Parmi les voix les plus sévères figure celle de son prédécesseur, Sepp Blatter. L’ancien président de la FIFA ne s’est pas contenté de remettre en cause la gouvernance d’Infantino : il a également avancé le nom de celle qu’il considère comme la candidate idéale pour prendre les rênes du football mondial.

Sepp Blatter mise sur Lise Klaveness

Dans un message publié sur le réseau social X, Sepp Blatter a affiché son soutien à Lise Klaveness, actuelle présidente de la Fédération norvégienne de football. Pour l’ancien patron de la FIFA, la dirigeante norvégienne possède les qualités nécessaires pour succéder à Gianni Infantino. «Lise Klaveness mérite le plus grand respect. Elle était la seule à toujours prendre position clairement et à ne pas suivre le courant dominant. Et à la FIFA, le moment est venu pour une femme de prendre les rênes», a écrit Blatter. Une prise de position qui intervient alors que plusieurs fédérations et dirigeants du football remettent en question le leadership de Gianni Infantino après les récentes controverses.
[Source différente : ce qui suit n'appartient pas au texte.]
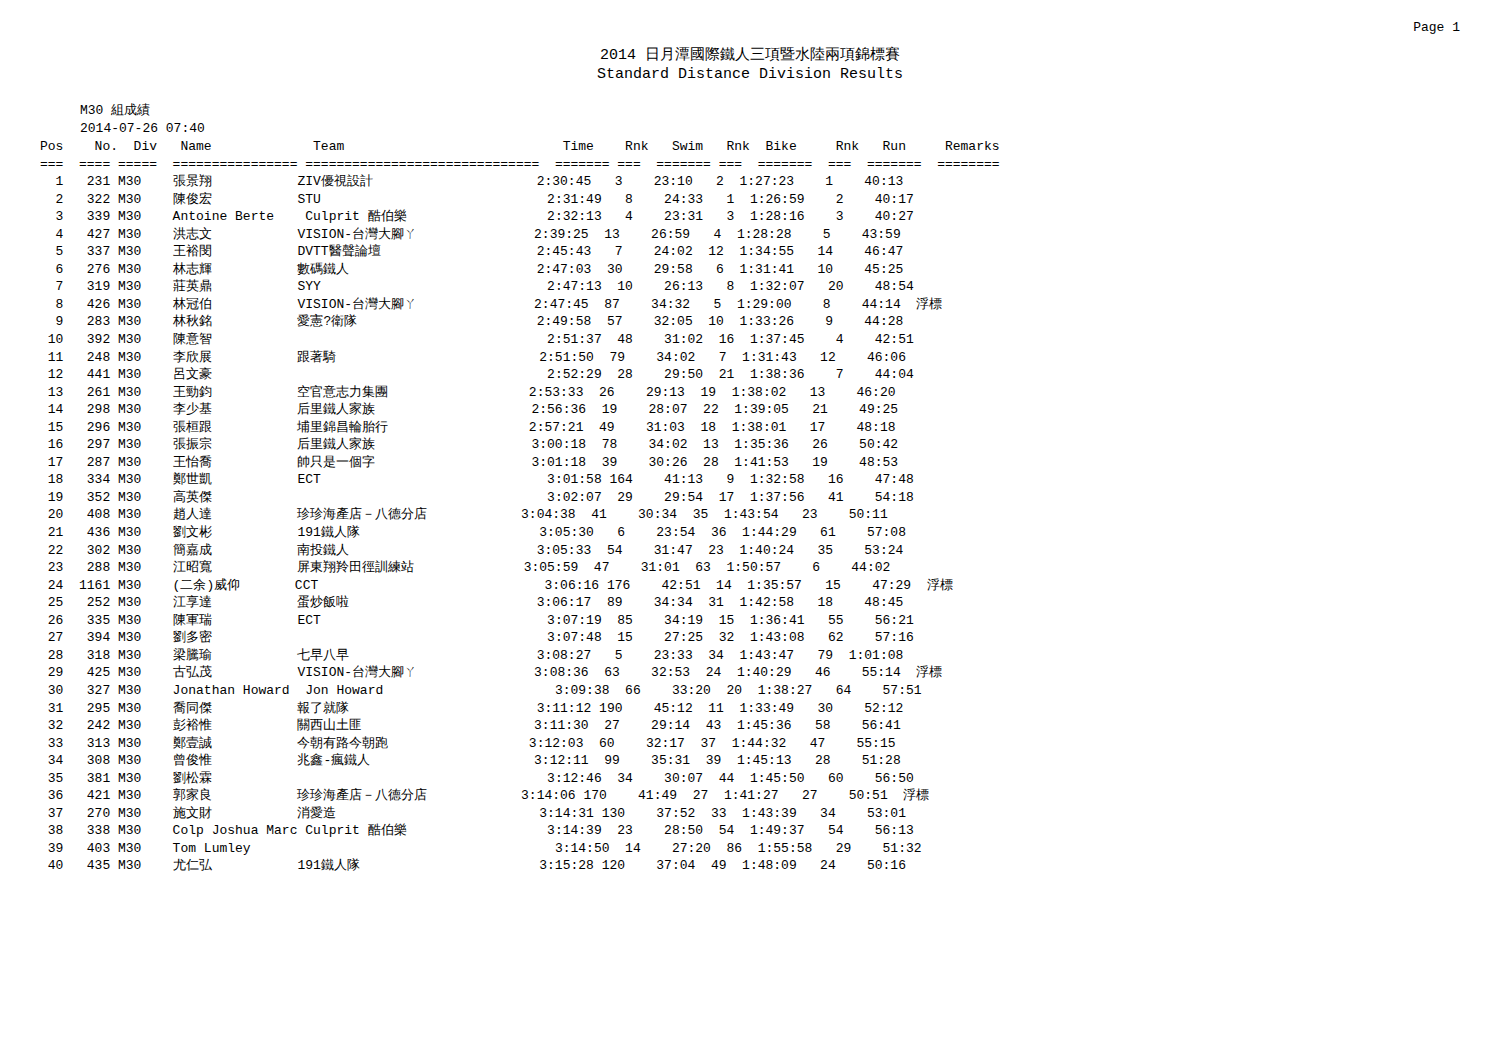Page 1
2014 日月潭國際鐵人三項暨水陸兩項錦標賽
Standard Distance Division Results
M30 組成績
2014-07-26 07:40
Pos    No.  Div   Name             Team                            Time    Rnk   Swim   Rnk  Bike     Rnk   Run     Remarks
===  ==== =====  ================ ==============================  ======= ===  ======= ===  =======  ===  =======  ========
  1   231 M30    張景翔           ZIV優視設計                     2:30:45   3    23:10   2  1:27:23    1    40:13
  2   322 M30    陳俊宏           STU                             2:31:49   8    24:33   1  1:26:59    2    40:17
  3   339 M30    Antoine Berte    Culprit 酷伯樂                  2:32:13   4    23:31   3  1:28:16    3    40:27
  4   427 M30    洪志文           VISION-台灣大腳ㄚ               2:39:25  13    26:59   4  1:28:28    5    43:59
  5   337 M30    王裕閔           DVTT醫聲論壇                    2:45:43   7    24:02  12  1:34:55   14    46:47
  6   276 M30    林志輝           數碼鐵人                        2:47:03  30    29:58   6  1:31:41   10    45:25
  7   319 M30    莊英鼎           SYY                             2:47:13  10    26:13   8  1:32:07   20    48:54
  8   426 M30    林冠伯           VISION-台灣大腳ㄚ               2:47:45  87    34:32   5  1:29:00    8    44:14  浮標
  9   283 M30    林秋銘           愛憲?衛隊                       2:49:58  57    32:05  10  1:33:26    9    44:28
 10   392 M30    陳意智                                           2:51:37  48    31:02  16  1:37:45    4    42:51
 11   248 M30    李欣展           跟著騎                          2:51:50  79    34:02   7  1:31:43   12    46:06
 12   441 M30    呂文豪                                           2:52:29  28    29:50  21  1:38:36    7    44:04
 13   261 M30    王勁鈞           空官意志力集團                  2:53:33  26    29:13  19  1:38:02   13    46:20
 14   298 M30    李少基           后里鐵人家族                    2:56:36  19    28:07  22  1:39:05   21    49:25
 15   296 M30    張桓跟           埔里錦昌輪胎行                  2:57:21  49    31:03  18  1:38:01   17    48:18
 16   297 M30    張振宗           后里鐵人家族                    3:00:18  78    34:02  13  1:35:36   26    50:42
 17   287 M30    王怡喬           帥只是一個字                    3:01:18  39    30:26  28  1:41:53   19    48:53
 18   334 M30    鄭世凱           ECT                             3:01:58 164    41:13   9  1:32:58   16    47:48
 19   352 M30    高英傑                                           3:02:07  29    29:54  17  1:37:56   41    54:18
 20   408 M30    趙人達           珍珍海產店－八德分店            3:04:38  41    30:34  35  1:43:54   23    50:11
 21   436 M30    劉文彬           191鐵人隊                       3:05:30   6    23:54  36  1:44:29   61    57:08
 22   302 M30    簡嘉成           南投鐵人                        3:05:33  54    31:47  23  1:40:24   35    53:24
 23   288 M30    江昭寬           屏東翔羚田徑訓練站              3:05:59  47    31:01  63  1:50:57    6    44:02
 24  1161 M30    (二余)威仰       CCT                             3:06:16 176    42:51  14  1:35:57   15    47:29  浮標
 25   252 M30    江享達           蛋炒飯啦                        3:06:17  89    34:34  31  1:42:58   18    48:45
 26   335 M30    陳軍瑞           ECT                             3:07:19  85    34:19  15  1:36:41   55    56:21
 27   394 M30    劉多密                                           3:07:48  15    27:25  32  1:43:08   62    57:16
 28   318 M30    梁騰瑜           七早八早                        3:08:27   5    23:33  34  1:43:47   79  1:01:08
 29   425 M30    古弘茂           VISION-台灣大腳ㄚ               3:08:36  63    32:53  24  1:40:29   46    55:14  浮標
 30   327 M30    Jonathan Howard  Jon Howard                      3:09:38  66    33:20  20  1:38:27   64    57:51
 31   295 M30    喬同傑           報了就隊                        3:11:12 190    45:12  11  1:33:49   30    52:12
 32   242 M30    彭裕惟           關西山土匪                      3:11:30  27    29:14  43  1:45:36   58    56:41
 33   313 M30    鄭壹誠           今朝有路今朝跑                  3:12:03  60    32:17  37  1:44:32   47    55:15
 34   308 M30    曾俊惟           兆鑫-瘋鐵人                     3:12:11  99    35:31  39  1:45:13   28    51:28
 35   381 M30    劉松霖                                           3:12:46  34    30:07  44  1:45:50   60    56:50
 36   421 M30    郭家良           珍珍海產店－八德分店            3:14:06 170    41:49  27  1:41:27   27    50:51  浮標
 37   270 M30    施文財           消愛造                          3:14:31 130    37:52  33  1:43:39   34    53:01
 38   338 M30    Colp Joshua Marc Culprit 酷伯樂                  3:14:39  23    28:50  54  1:49:37   54    56:13
 39   403 M30    Tom Lumley                                       3:14:50  14    27:20  86  1:55:58   29    51:32
 40   435 M30    尤仁弘           191鐵人隊                       3:15:28 120    37:04  49  1:48:09   24    50:16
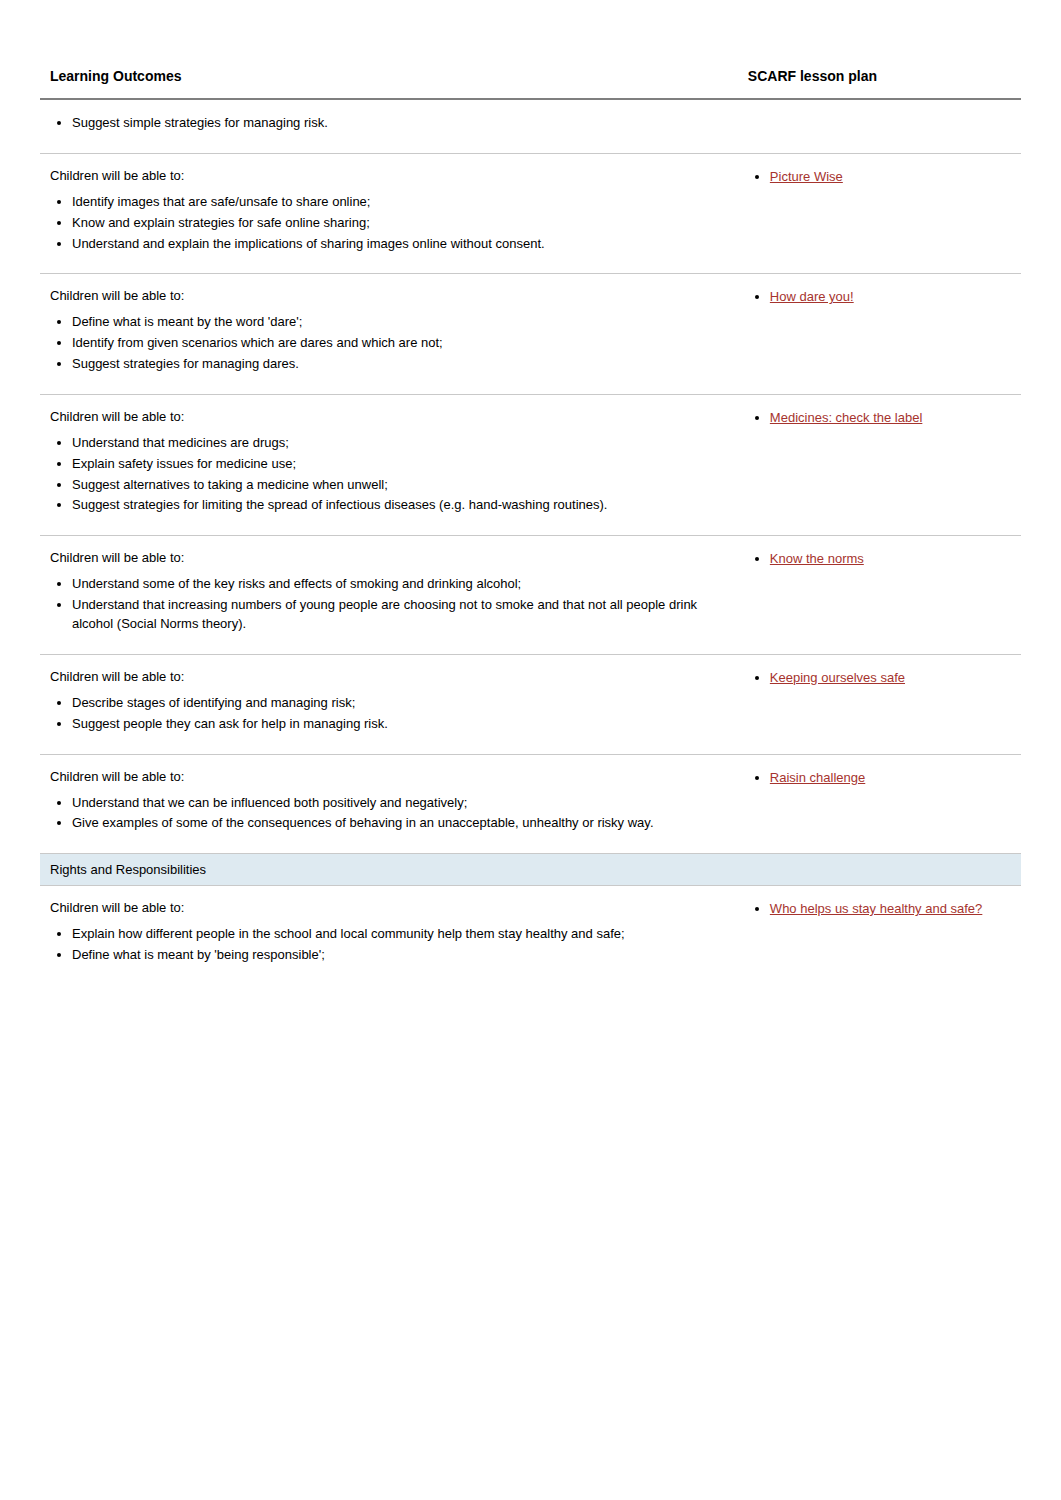| Learning Outcomes | SCARF lesson plan |
| --- | --- |
| Suggest simple strategies for managing risk. | |
| Children will be able to: Identify images that are safe/unsafe to share online; Know and explain strategies for safe online sharing; Understand and explain the implications of sharing images online without consent. | Picture Wise |
| Children will be able to: Define what is meant by the word 'dare'; Identify from given scenarios which are dares and which are not; Suggest strategies for managing dares. | How dare you! |
| Children will be able to: Understand that medicines are drugs; Explain safety issues for medicine use; Suggest alternatives to taking a medicine when unwell; Suggest strategies for limiting the spread of infectious diseases (e.g. hand-washing routines). | Medicines: check the label |
| Children will be able to: Understand some of the key risks and effects of smoking and drinking alcohol; Understand that increasing numbers of young people are choosing not to smoke and that not all people drink alcohol (Social Norms theory). | Know the norms |
| Children will be able to: Describe stages of identifying and managing risk; Suggest people they can ask for help in managing risk. | Keeping ourselves safe |
| Children will be able to: Understand that we can be influenced both positively and negatively; Give examples of some of the consequences of behaving in an unacceptable, unhealthy or risky way. | Raisin challenge |
| Rights and Responsibilities |
| Children will be able to: Explain how different people in the school and local community help them stay healthy and safe; Define what is meant by 'being responsible'; | Who helps us stay healthy and safe? |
Blatter avait déjà attaqué Infantino

Ce n’est pas la première fois que Sepp Blatter critique ouvertement son successeur. La semaine précédente, il avait dénoncé la proximité entre Gianni Infantino et le président américain Donald Trump. «La relation étroite entre le président de la FIFA et le président américain a atteint une dimension financière qui nuit profondément au football. Personne n’a le droit de vendre notre sport», avait-il déclaré.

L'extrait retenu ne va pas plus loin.